Lack of differentiation, market share, and Kimi K2
Despite all of this success, xAI and Grok still face a major issue — making a slightly better model in performance that is comparable on price isn’t enough to unseat existing usage patterns. In order to make people switch from existing applications and workflows, the model needs to be way better. This sort of gap I have only experienced with the original Claude 3.5 Sonnet pulling me from ChatGPT (until better applications and ecosystem pulled me back to ChatGPT). The question is — how does xAI monetize this technical success?
In my Claude 4 post, I concluded with a small roundup of where the different providers land. Despite all the performance gains, Grok is still the same:
Grok is on the path to being a niche player serving use-cases that need more permissive content guidelines.
Grok’s differentiation is still that it doesn’t have many of the industry standard guardrails. This is great from a consumer perspective, but presents challenges at the enterprise level (even if the lack of alignment was only a minor worry).
With the current offerings, the performance of ChatGPT at $20/month is similar to Super Grok at $300/month. Where is their market?
The thing is, there are still many ways to differentiate in AI. The differentiation takes taste, product skill, or frankly a willingness to commoditize your technology and release it openly.
We have multiple timely examples.
Claude Code with higher tiers of Anthropic plans is the most differentiated offering among the paid chatbots. For many people, Claude Code is the most fun and useful way to use a language model right now. This is a minority group, but at least one that is willing to pay. For coding, I don’t think Grok 4’s search behavior is as good (same reason I don’t recommend using o3 in something like Cursor), where Claude is still king.
The xAI team did say “Grok 4 coding model soon” before and during the livestream (easily found via Grok 4), so they understand this. Still, the timeliness of this model with product-market-fit matters far more than all the benchmarks, as seen by Claude 4’s lackluster benchmark release. Claude 4 has only become more popular since its release day — I don’t see Grok 4 being the same.
Another timely example of a model that’ll have immediate and practical real-world uptake is the new open-weight Kimi K2 model. Moonshot AI describes their new, mostly permissively licensed 1T total, 32B active MoE model “Open Agentic Intelligence.” This model rivals Claude 4 Sonnet and Opus on coding and reasoning benchmarks.
This makes an impact by being by far and away the best open weight model in this class. Similar to, but not in the same magnitude, there will be a rush to deploy this model and build new products off the backbone of cheap inference from an optimized stack similar to the DeepSeek MoE architecture.
AI adoption and market share downstream of modeling success comes from differentiation in AI.
I’ll be covering Kimi K2 in more detail shortly, so make sure to subscribe.
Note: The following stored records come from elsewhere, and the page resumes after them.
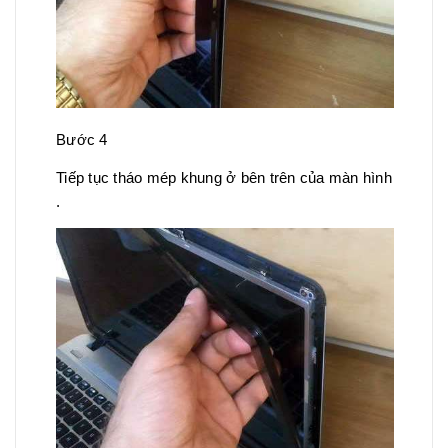
Bước 4
Tiếp tục tháo mép khung ở bên trên của màn hình
.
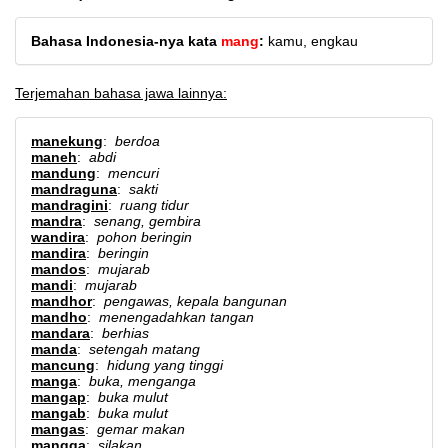
Bahasa Indonesia-nya kata
mang
:
kamu, engkau
Terjemahan bahasa jawa lainnya:
manekung
:
berdoa
maneh
:
abdi
mandung
:
mencuri
mandraguna
:
sakti
mandragini
:
ruang tidur
mandra
:
senang, gembira
wandira
:
pohon beringin
mandira
:
beringin
mandos
:
mujarab
mandi
:
mujarab
mandhor
:
pengawas, kepala bangunan
mandho
:
menengadahkan tangan
mandara
:
berhias
manda
:
setengah matang
mancung
:
hidung yang tinggi
manga
:
buka, menganga
mangap
:
buka mulut
mangab
:
buka mulut
mangas
:
gemar makan
mangga
:
silakan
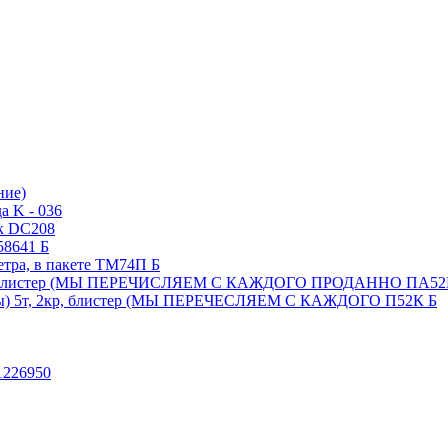
ние)
а K - 036
ик DC208
58641 Б
тра, в пакете ТМ74П Б
 2кр, блистер (МЫ ПЕРЕЧИСЛЯЕМ С КАЖДОГО ПРОДАННО ПА52
нты) 5т, 2кр, блистер (МЫ ПЕРЕЧЕСЛЯЕМ С КАЖДОГО П52К Б
 1226950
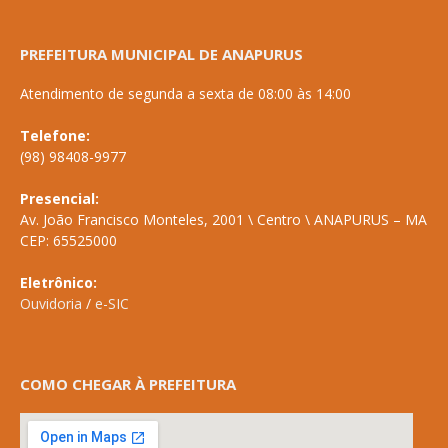
PREFEITURA MUNICIPAL DE ANAPURUS
Atendimento de segunda a sexta de 08:00 às 14:00
Telefone:
(98) 98408-9977
Presencial:
Av. João Francisco Monteles, 2001 \ Centro \ ANAPURUS – MA
CEP: 65525000
Eletrônico:
Ouvidoria
/
e-SIC
COMO CHEGAR À PREFEITURA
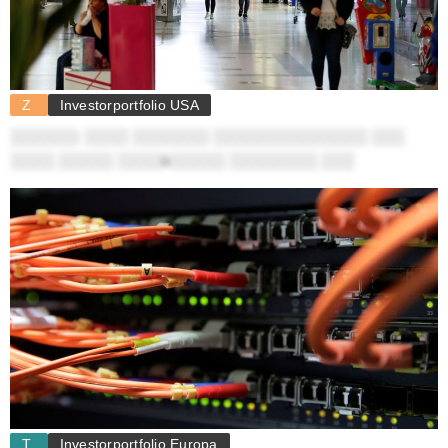
Z
Investorportfolio USA
░░░░░░: ░░░░ ░░░░░░░ ░░░░░░░░░░░░░░ ░░░
░░░░ ░░░░░ ░░░░ü░░░░░ ░░░░░░░░ ░░░
T
Investorportfolio Europa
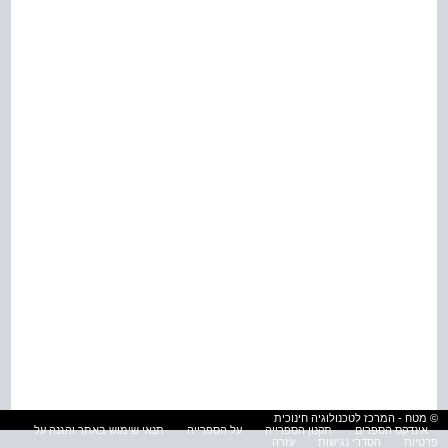
© מטח - המרכז לטכנולוגיה חינוכית
אינדקס הספרים
תקנון הספרייה
על הספרייה
תנאי שימוש באתר והגנה על
פרטיות
הסדרי נגישות
עזרה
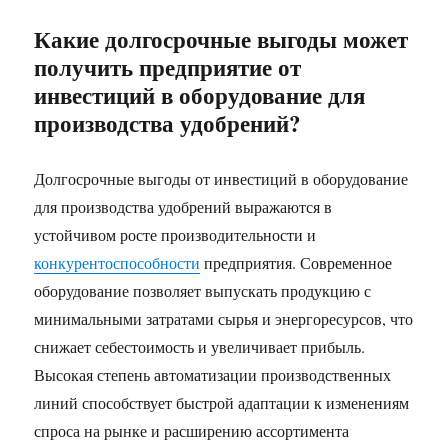
Какие долгосрочные выгоды может
получить предприятие от
инвестиций в оборудование для
производства удобрений?
Долгосрочные выгоды от инвестиций в оборудование
для производства удобрений выражаются в
устойчивом росте производительности и
конкурентоспособности
предприятия. Современное
оборудование позволяет выпускать продукцию с
минимальными затратами сырья и энергоресурсов, что
снижает себестоимость и увеличивает прибыль.
Высокая степень автоматизации производственных
линий способствует быстрой адаптации к изменениям
спроса на рынке и расширению ассортимента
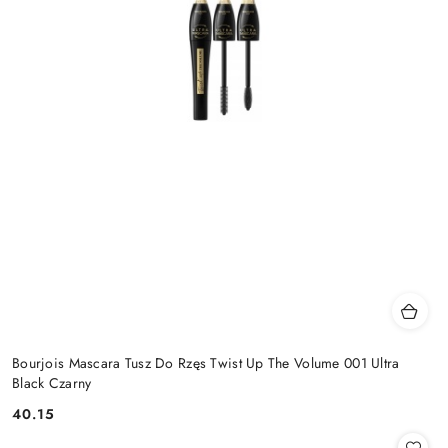
Bourjois Mascara Tusz Do Rzęs Twist Up The Volume 001 Ultra
Black Czarny
40.15
Cena:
You can also read Simon Willison’s notes now.
To be abundantly clear — business success through model competition on scores alone is a hopeless strategy right now. OpenAI’s o4 mini exists, so in all likelihood, I’d say o4 soon (or GPT-5), and there are plenty of other competitors.
Grok’s recurring failure: SOC2 compliance doesn't matter if you're selling MechaHitler
Grok 4 is the culmination of an ethos that will lead to more dangerous outcomes for AI with little upside on added performance. xAI, in the livestream, announced they have gotten extended security compliance tests commonly referred to as System and Organization Controls 2 (SOC 2) in order to sell into enterprises. This is a wholly useless endeavor when the underlying technology isn’t trustworthy for cultural reasons.